Thursday, April 21, 2011

dynamic string formatting using string.format and List<T>.Count()

I have to print out some PDFs for a project at work. Is there way to provide dynamic padding, IE. not using a code hard-coded in the format string. But instead based on the count of a List.

Ex.

If my list is 1000 elements long, I want to have this:

Part_0001_Filename.pdf... Part_1000_Filename.pdf

And if my list is say 500 elements long, I want to have this formatting:

Part_001_Filename.pdf... Part_500_Filename.PDF

The reason for this is how Windows orders file names.

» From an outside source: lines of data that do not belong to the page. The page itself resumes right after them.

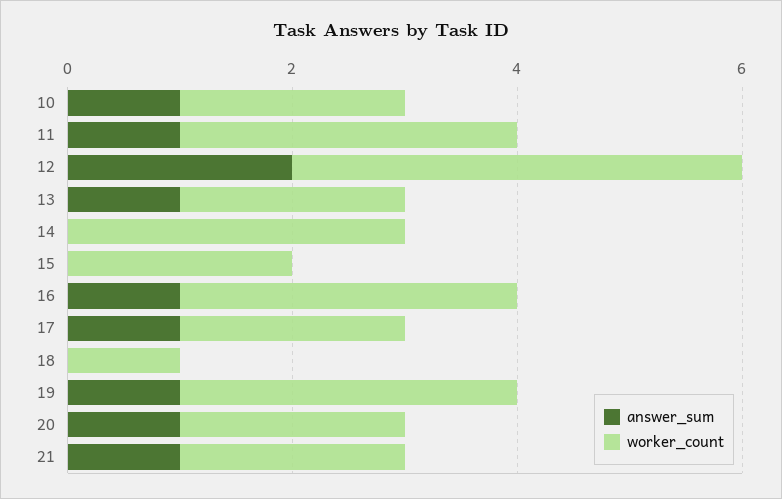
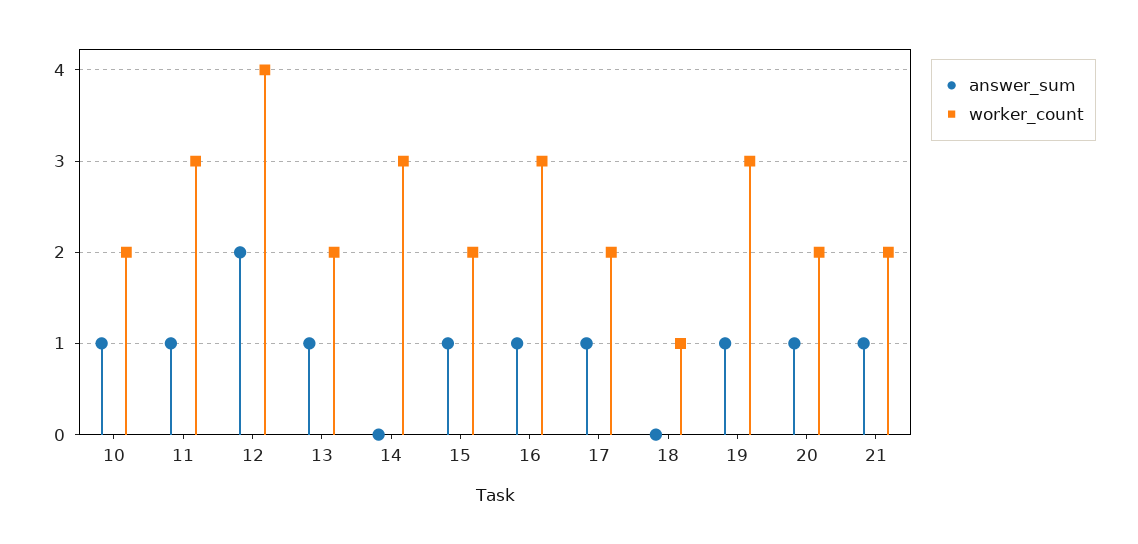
  {
    "answer_sum": {
      "10": 1,
      "11": 1,
      "12": 2,
      "13": 1,
      "14": 0,
-     "15": 0,
+     "15": 1,
      "16": 1,
      "17": 1,
      "18": 0,
      "19": 1,
      "20": 1,
      "21": 1
    },
    "worker_count": {
      "10": 2,
      "11": 3,
      "12": 4,
      "13": 2,
      "14": 3,
      "15": 2,
      "16": 3,
      "17": 2,
      "18": 1,
      "19": 3,
      "20": 2,
      "21": 2
    }
  }

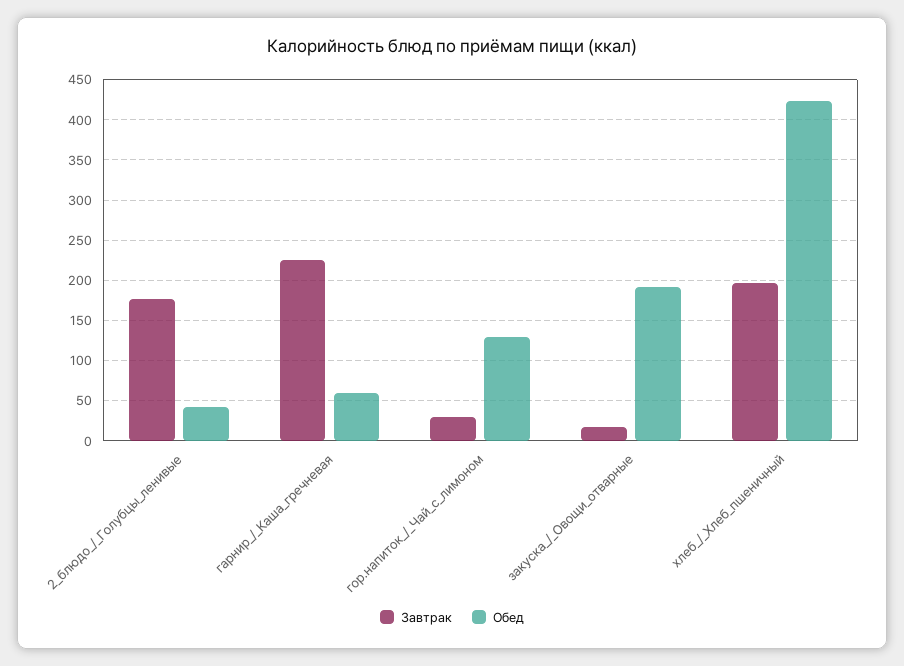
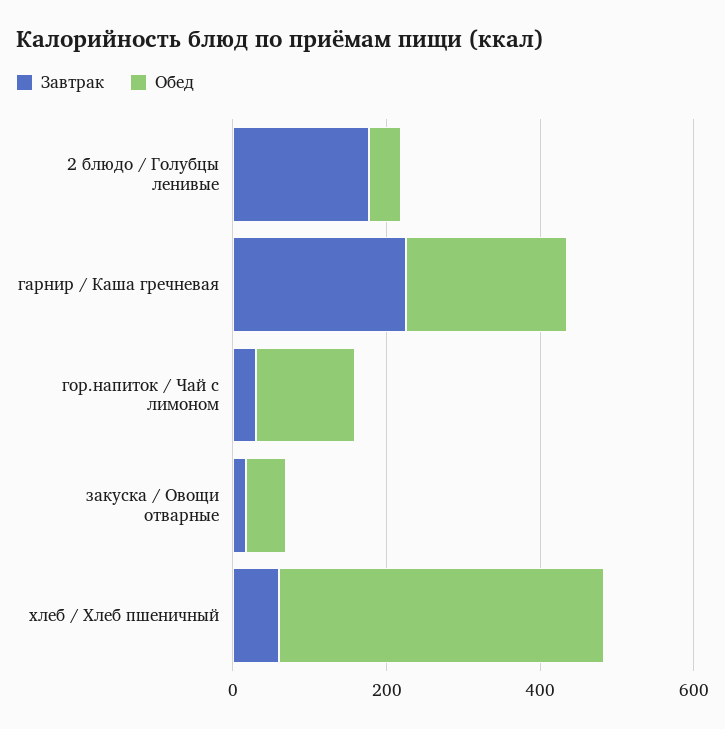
  {
    "Завтрак": {
      "2_блюдо_/_Голубцы_ленивые": 180,
      "гарнир_/_Каша_гречневая": 230,
      "гор.напиток_/_Чай_с_лимоном": 30,
      "закуска_/_Овощи_отварные": 20,
-     "хлеб_/_Хлеб_пшеничный": 200
+     "хлеб_/_Хлеб_пшеничный": 50
    },
    "Обед": {
      "2_блюдо_/_Голубцы_ленивые": 40,
-     "гарнир_/_Каша_гречневая": 60,
+     "гарнир_/_Каша_гречневая": 200,
      "гор.напиток_/_Чай_с_лимоном": 130,
-     "закуска_/_Овощи_отварные": 190,
+     "закуска_/_Овощи_отварные": 50,
      "хлеб_/_Хлеб_пшеничный": 420
    }
  }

It sorts them alphabetically left-to-right or right-to-left, So I must use the leading zero, otherwise the ordering in the folder is messed up.

From stackoverflow
  • these two articles may help you

    Chris : Thanks for adding these, I've bookmarked them!
  • The simplest way is probably to build the format string dynamically too:

    static List<string> FormatFileNames(List<string> files)
    {
        int width = (files.Count+1).ToString("d").Length;
    
        string formatString = "Part_{0:D" + width + "}_{1}.pdf";
    
        List<string> result = new List<string>();
    
        for (int i=0; i < files.Count; i++)
        {
            result.Add(string.Format(formatString, i+1, files[i]));
        }
        return result;
    }
    

    This could be done slightly more simply with LINQ if you like:

    static List<string> FormatFileNames(List<string> files)
    {
        int width = (files.Count+1).ToString("d").Length;        
        string formatString = "Part_{0:D" + width + "}_{1}.pdf";
    
        return files.Select((file, index) => 
                                string.Format(formatString, index+1, file))
                    .ToList();
    }
    
    Chris : @Jon: Thanks very much for your help. I used your LINQ implementation to store the format string for each file in the list I've created.